When you can measure what you are speaking about, and express it in numbers, you know something about it; but when you cannot measure it, when you cannot express it in numbers, your knowledge is of a meager and unsatisfactory kind: it may be the beginning of knowledge, but you have scarcely, in your thoughts, advanced to the stage of science.

Popular Lectures and Addresses [1891-1894]


A hundred years later this quote can be expanded to say that when you can measure and express it in numbers, you can put it into a computer. The computer is digital. It can only handle bits of information. Each bit is a binary decision, the answer to one Yes-No question. For convienience, these bits are grouped into groups of eight called bytes. Each byte can represent a number between 0 and 255. The amount of memory needed to store something is measure by the number of bytes of memory it needs. When you type on your keyboard, a number is entered into your computer's memory representing the key you pressed. Every character on your keyboard, every character on your computer screen is represented by a number between 0 and 255.

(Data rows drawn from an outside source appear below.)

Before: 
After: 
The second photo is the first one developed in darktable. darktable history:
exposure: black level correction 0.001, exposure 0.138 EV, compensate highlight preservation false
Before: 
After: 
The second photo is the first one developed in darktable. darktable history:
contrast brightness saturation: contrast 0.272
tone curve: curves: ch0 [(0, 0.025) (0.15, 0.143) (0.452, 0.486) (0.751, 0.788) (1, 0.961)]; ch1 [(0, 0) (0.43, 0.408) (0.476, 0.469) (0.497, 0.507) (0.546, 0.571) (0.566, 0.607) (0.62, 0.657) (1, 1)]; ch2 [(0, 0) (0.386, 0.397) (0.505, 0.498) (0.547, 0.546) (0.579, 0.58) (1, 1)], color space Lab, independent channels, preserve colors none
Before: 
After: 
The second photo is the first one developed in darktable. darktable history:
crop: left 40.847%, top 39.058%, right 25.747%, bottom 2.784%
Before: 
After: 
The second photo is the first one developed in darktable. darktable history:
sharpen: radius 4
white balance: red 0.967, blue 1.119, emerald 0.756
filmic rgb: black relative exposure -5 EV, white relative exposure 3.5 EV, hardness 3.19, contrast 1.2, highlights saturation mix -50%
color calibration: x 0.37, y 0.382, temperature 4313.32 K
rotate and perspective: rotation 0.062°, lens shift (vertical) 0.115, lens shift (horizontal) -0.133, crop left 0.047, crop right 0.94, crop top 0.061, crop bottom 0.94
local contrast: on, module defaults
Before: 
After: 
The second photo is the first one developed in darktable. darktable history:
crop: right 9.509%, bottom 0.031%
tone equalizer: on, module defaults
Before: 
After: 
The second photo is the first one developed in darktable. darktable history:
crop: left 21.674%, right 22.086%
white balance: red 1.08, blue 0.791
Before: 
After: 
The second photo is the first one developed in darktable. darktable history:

Just as a keyboard converts your text into numbers, other input devices convert measurements of the analog world into bytes of information. Whatever that is being measured is converted into a voltage that is then quantised by an analog to digital converter into data that the computer can read and then store in its memory. What is important is how often the measurement must be made and the accuracy needed by that measurement. Higher accuracy requires more bytes per measurment.

For example, music is converted to data by sampling the sound pressure 44100 times per second. Microphones are used to convert sound pressure into a voltage. For a CD, two channels are sampled at the rate of 44.1 kHz. Each sample of each channel is quantised to a level between +32767 and -32767 that is represented by two bytes. It takes a total of 700 Megabytes to represent 80 minutes of CD music.

A digital camera uses an array of sensors to convert light intensity into a voltage at a large number of locations. The intensity of light at each location is quantised into a number between 0 and 255 that is represented by one byte. For a color camera, different sensors respond to different colors.

Anything that can be measured can be quantised to a range of numbers and represented by a sequence of bytes that can be stored in a computer.